WORK REQUIRED →
Your answer should consist of every line in the records that holds "fokus".

SOURCE MATERIAL →
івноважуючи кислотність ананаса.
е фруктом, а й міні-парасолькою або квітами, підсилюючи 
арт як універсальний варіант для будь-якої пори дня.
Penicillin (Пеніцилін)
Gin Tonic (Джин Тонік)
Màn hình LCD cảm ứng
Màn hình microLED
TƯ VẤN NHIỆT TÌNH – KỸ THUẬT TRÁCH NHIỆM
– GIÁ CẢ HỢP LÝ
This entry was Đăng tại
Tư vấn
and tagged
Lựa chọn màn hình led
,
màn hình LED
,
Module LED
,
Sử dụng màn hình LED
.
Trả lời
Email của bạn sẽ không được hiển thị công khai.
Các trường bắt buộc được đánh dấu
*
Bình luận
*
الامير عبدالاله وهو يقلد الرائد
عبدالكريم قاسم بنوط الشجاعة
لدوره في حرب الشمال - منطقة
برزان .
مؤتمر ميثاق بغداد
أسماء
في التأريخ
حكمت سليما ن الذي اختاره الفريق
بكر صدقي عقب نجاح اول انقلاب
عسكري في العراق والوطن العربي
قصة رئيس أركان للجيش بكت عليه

---

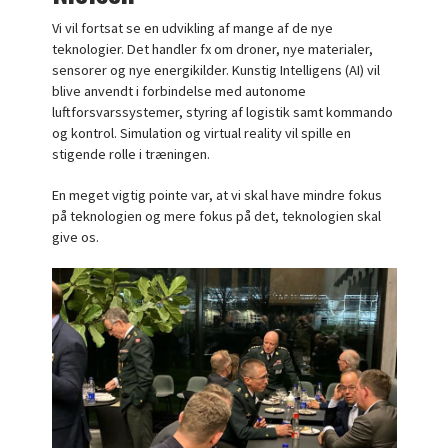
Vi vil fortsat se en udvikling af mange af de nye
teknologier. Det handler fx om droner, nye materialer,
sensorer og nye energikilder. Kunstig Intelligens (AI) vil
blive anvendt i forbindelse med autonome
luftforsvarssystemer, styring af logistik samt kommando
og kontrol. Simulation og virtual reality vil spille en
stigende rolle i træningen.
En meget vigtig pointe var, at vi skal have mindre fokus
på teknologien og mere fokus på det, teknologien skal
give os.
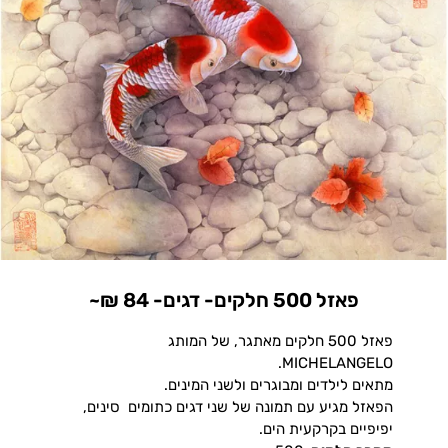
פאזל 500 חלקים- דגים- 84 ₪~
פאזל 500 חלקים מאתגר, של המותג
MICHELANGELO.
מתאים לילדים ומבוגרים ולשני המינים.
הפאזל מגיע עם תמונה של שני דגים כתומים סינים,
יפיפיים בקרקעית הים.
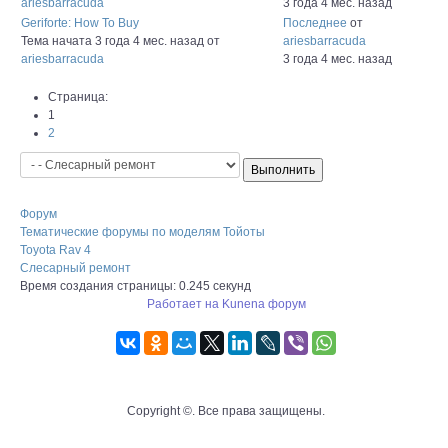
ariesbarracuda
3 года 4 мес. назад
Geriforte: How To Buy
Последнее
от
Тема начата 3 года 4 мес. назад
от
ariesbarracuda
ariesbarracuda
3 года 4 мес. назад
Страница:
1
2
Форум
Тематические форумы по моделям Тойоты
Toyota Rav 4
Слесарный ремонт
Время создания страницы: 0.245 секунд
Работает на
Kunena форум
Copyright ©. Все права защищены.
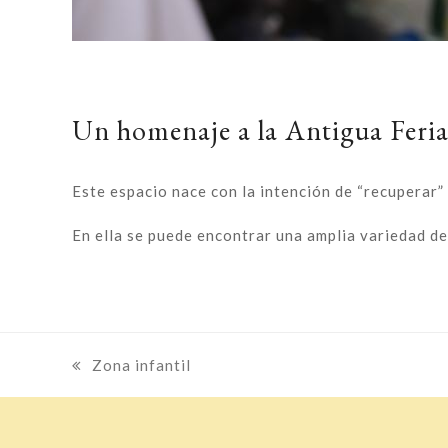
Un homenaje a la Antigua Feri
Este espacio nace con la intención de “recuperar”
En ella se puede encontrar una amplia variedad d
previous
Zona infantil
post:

...

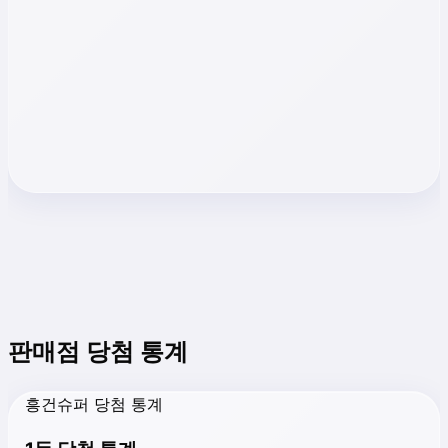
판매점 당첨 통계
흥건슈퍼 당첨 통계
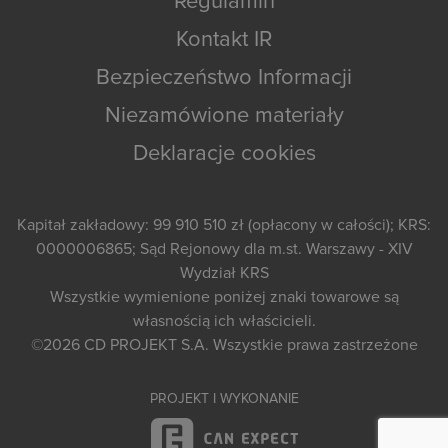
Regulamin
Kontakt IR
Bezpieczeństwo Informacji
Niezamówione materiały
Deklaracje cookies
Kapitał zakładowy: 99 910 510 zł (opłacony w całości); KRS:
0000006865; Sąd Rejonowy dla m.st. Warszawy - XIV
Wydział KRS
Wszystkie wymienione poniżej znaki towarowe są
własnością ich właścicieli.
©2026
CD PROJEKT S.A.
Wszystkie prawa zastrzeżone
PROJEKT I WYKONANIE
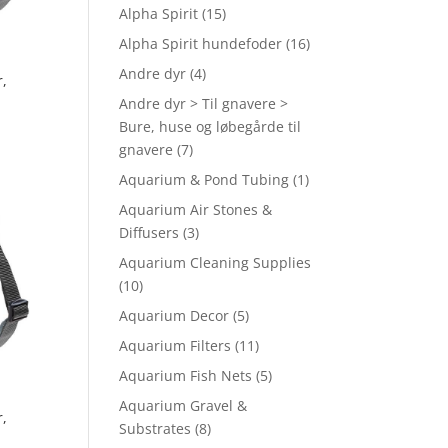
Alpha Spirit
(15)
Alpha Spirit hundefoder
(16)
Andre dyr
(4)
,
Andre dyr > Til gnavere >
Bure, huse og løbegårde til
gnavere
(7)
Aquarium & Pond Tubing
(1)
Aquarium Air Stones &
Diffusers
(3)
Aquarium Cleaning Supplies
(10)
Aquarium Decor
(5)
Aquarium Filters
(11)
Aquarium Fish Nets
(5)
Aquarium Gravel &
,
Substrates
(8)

RESULT OF THE TASK →
En meget vigtig pointe var, at vi skal have mindre fokus
på teknologien og mere fokus på det, teknologien skal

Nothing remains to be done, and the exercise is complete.